If applicant is of the opinion that the written description of the specification already implicitly or inherently discloses the corresponding structure, material, or acts and clearly links them to the function so that one of ordinary skill in the art would recognize what structure, material, or acts perform the claimed function, applicant should clarify the record by either:
(a) Amending the written description of the specification such that it expressly recites the corresponding structure, material, or acts for performing the claimed function and clearly links or associates the structure, material, or acts to the claimed function, without introducing any new matter (35 U.S.C. 132(a)); or
(b) Stating on the record what the corresponding structure, material, or acts, which are implicitly or inherently set forth in the written description of the specification, perform the claimed function. For more information, see 37 CFR 1.75(d) and MPEP §§ 608.01(o) and 2181.

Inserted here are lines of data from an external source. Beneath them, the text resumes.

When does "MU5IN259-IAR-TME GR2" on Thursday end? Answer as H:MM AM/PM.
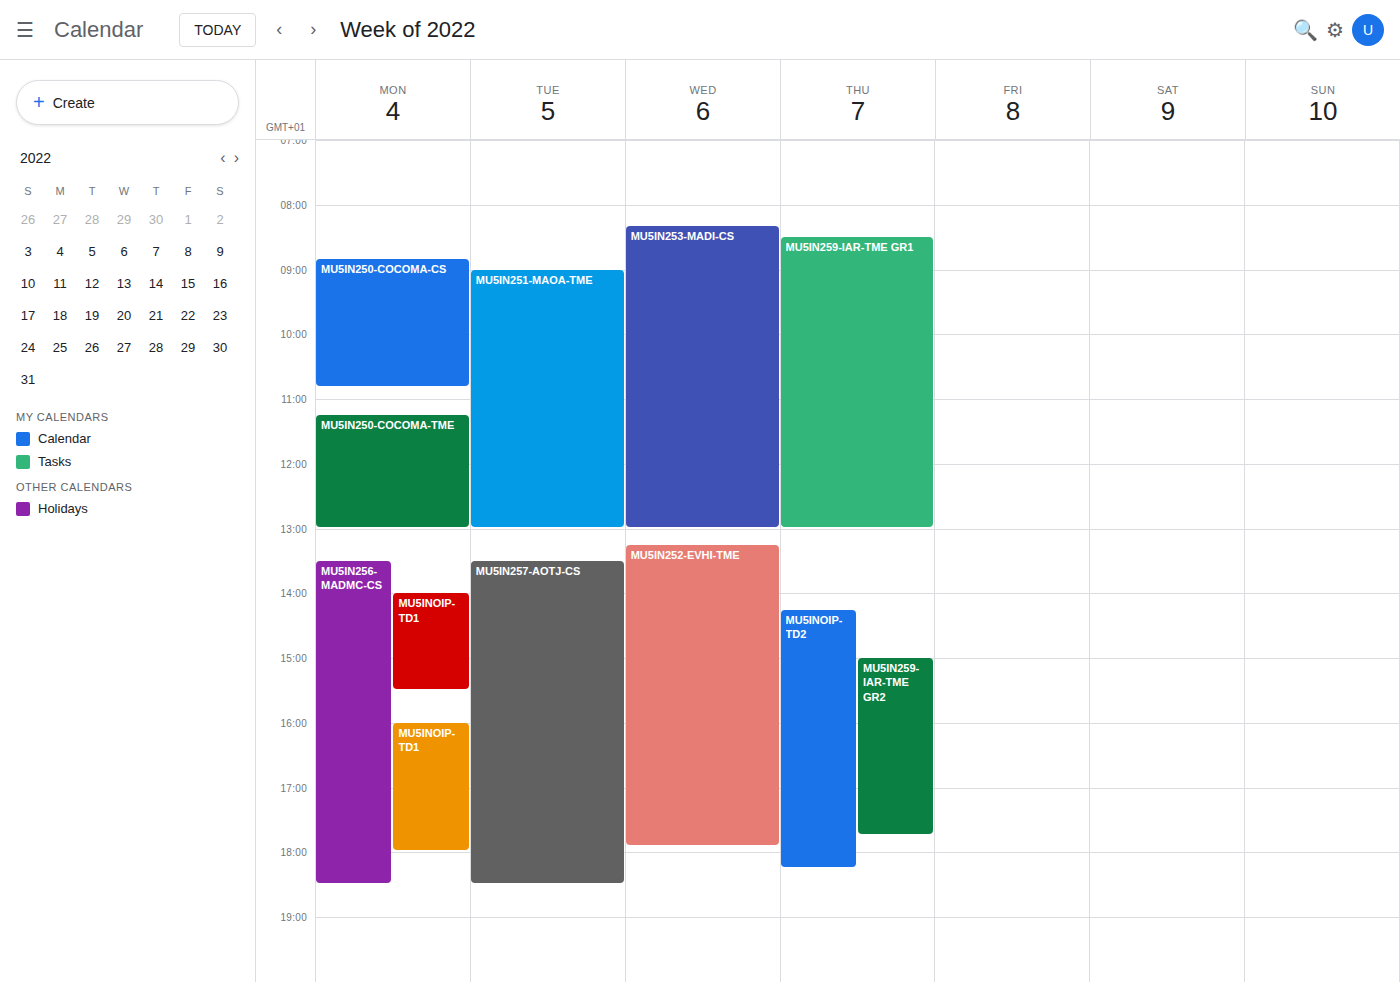
5:45 PMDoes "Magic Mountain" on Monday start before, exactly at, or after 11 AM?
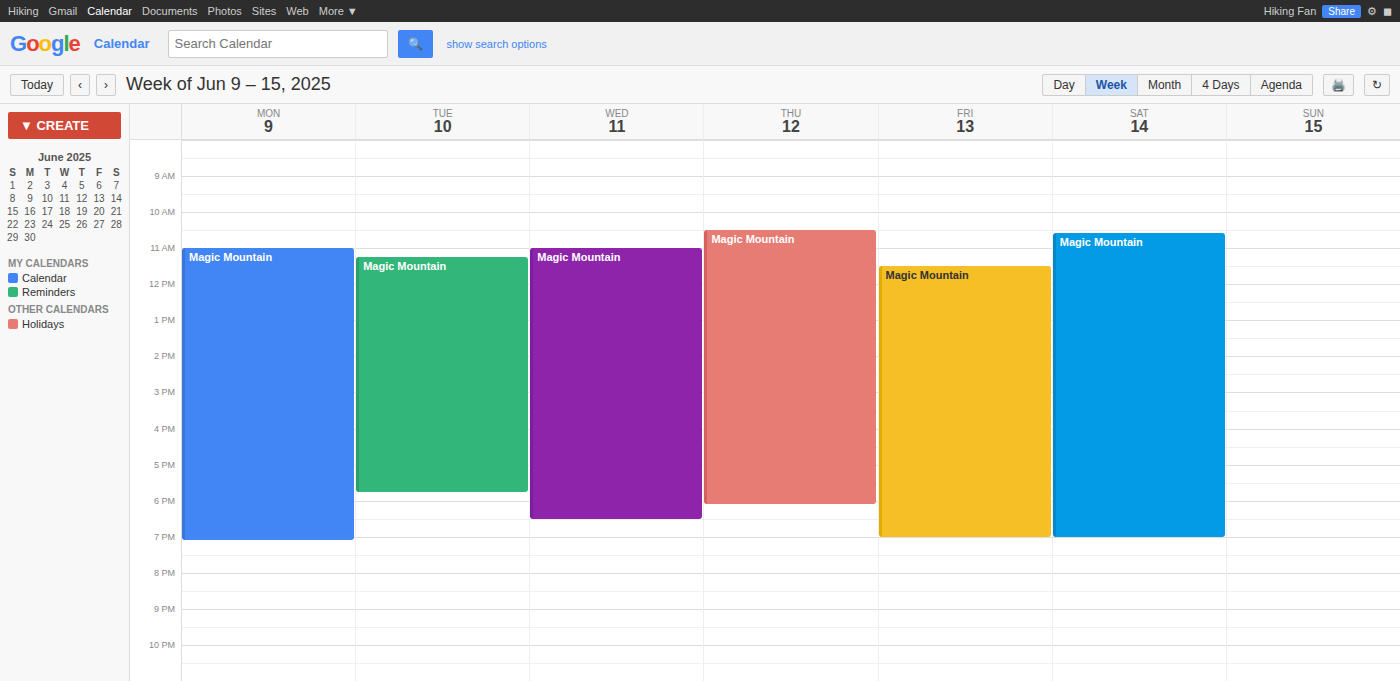
11:00 AM -- exactly at 11 AM, on the 11 AM line."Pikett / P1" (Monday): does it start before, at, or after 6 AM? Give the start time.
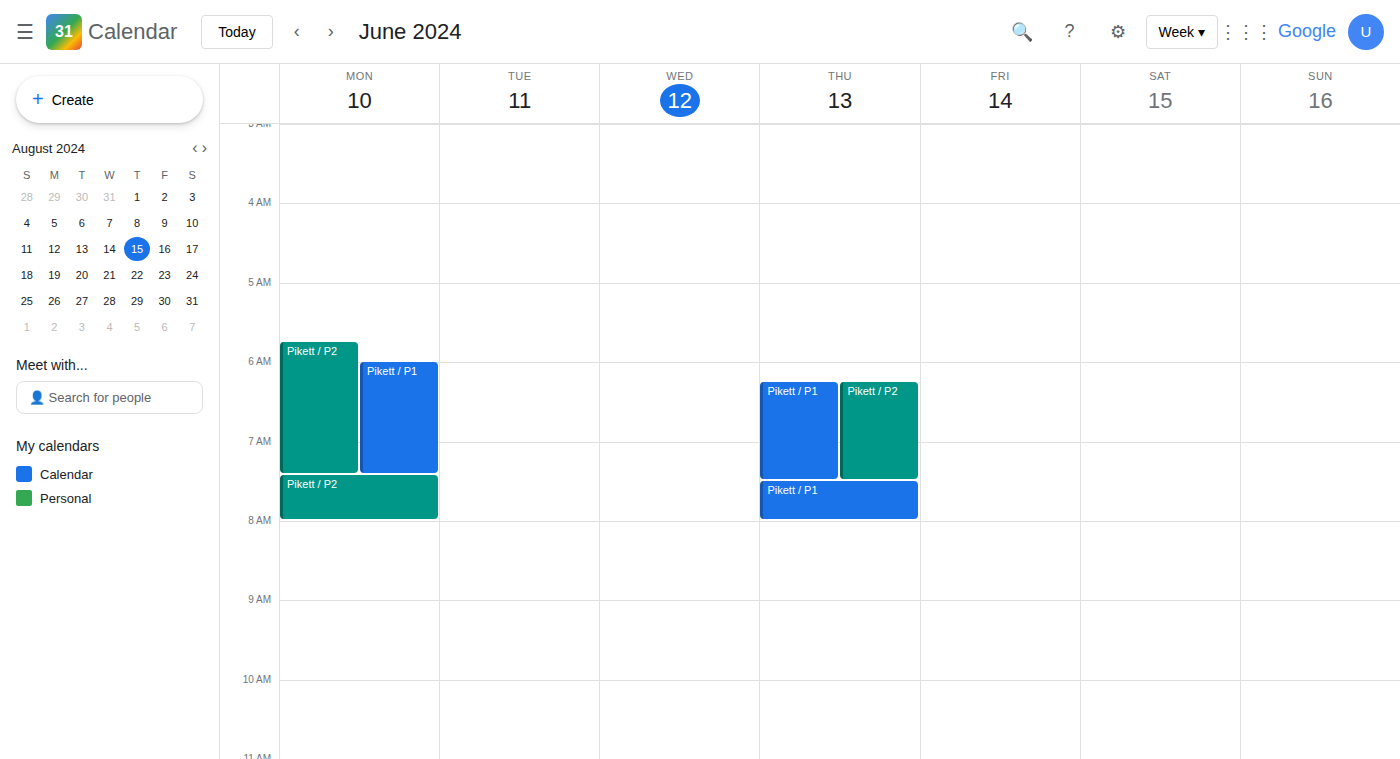
6:00 AM -- exactly at 6 AM, on the 6 AM line.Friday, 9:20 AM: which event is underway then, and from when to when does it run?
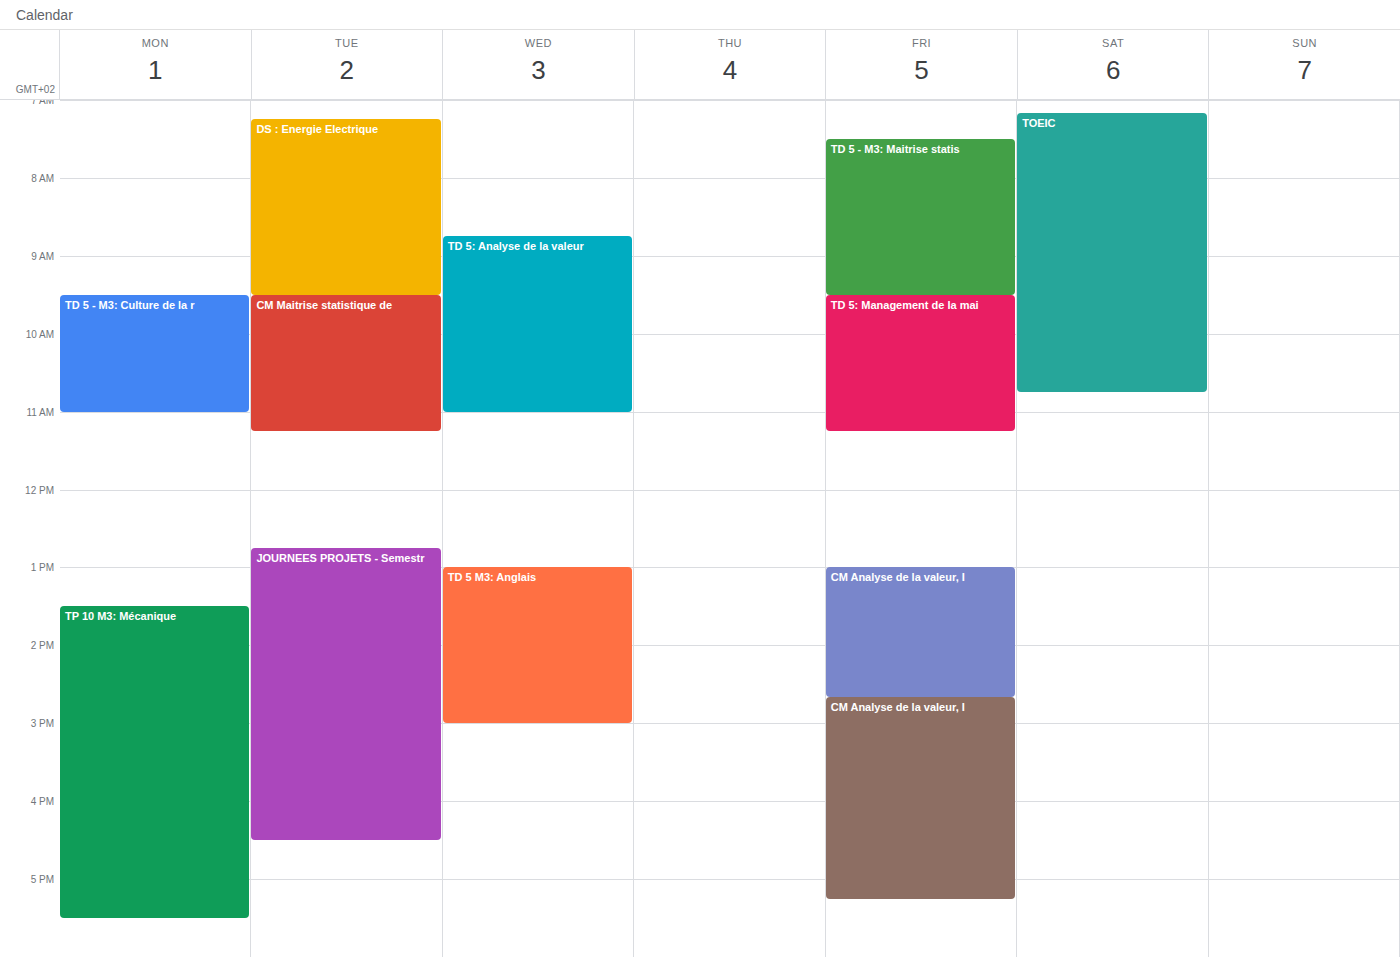
"TD 5 - M3: Maitrise statis", 7:30 AM to 9:30 AMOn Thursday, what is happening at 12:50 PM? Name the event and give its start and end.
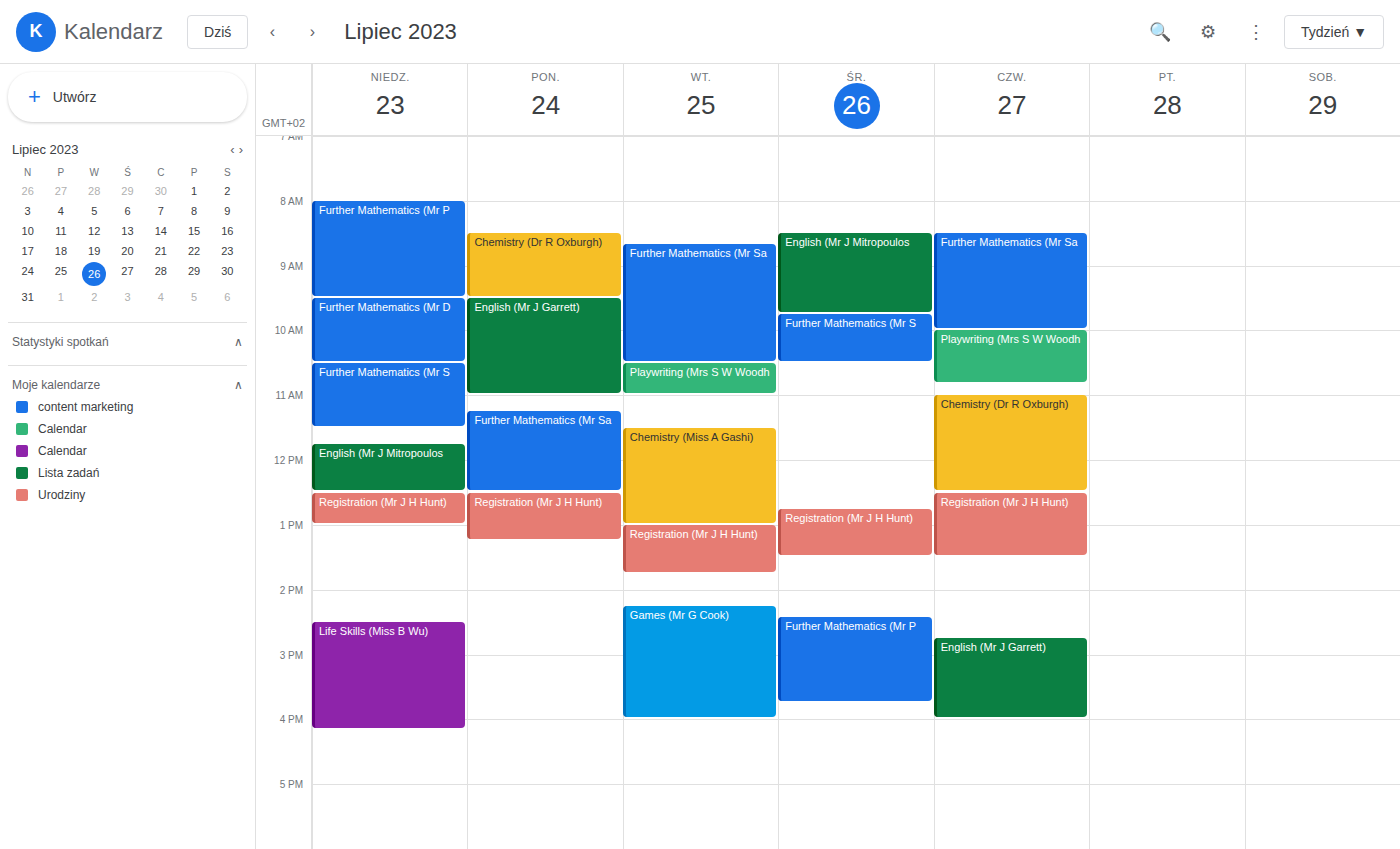
"Registration (Mr J H Hunt)", 12:30 PM to 1:30 PMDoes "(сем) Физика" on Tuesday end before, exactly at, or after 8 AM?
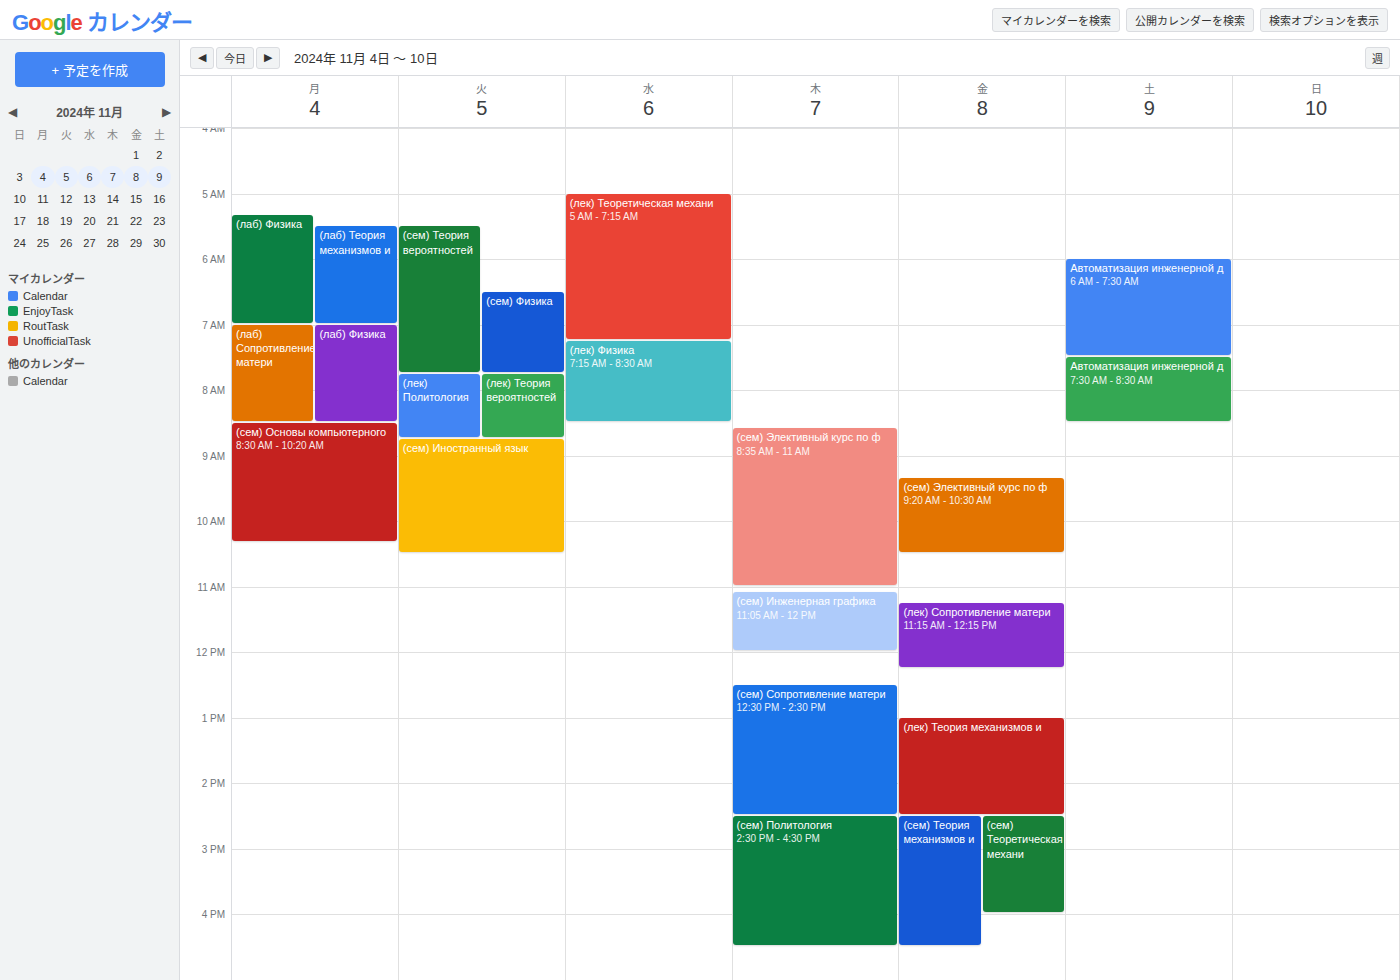
7:45 AM -- before 8 AM, 15 minutes above the 8 AM line.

For the purposes of compact prosecution and the prior art, the function section is being interpreted as any software or hardware module for handling the limitations functions.
Claim Rejections - 35 USC § 103
The following is a quotation of 35 U.S.C. 103 which forms the basis for all obviousness rejections set forth in this Office action:
A patent for a claimed invention may not be obtained, notwithstanding that the claimed invention is not identically disclosed as set forth in section 102, if the differences between the claimed invention and the prior art are such that the claimed invention as a whole would have been obvious before the effective filing date of the claimed invention to a person having ordinary skill in the art to which the claimed invention pertains. Patentability shall not be negated by the manner in which the invention was made.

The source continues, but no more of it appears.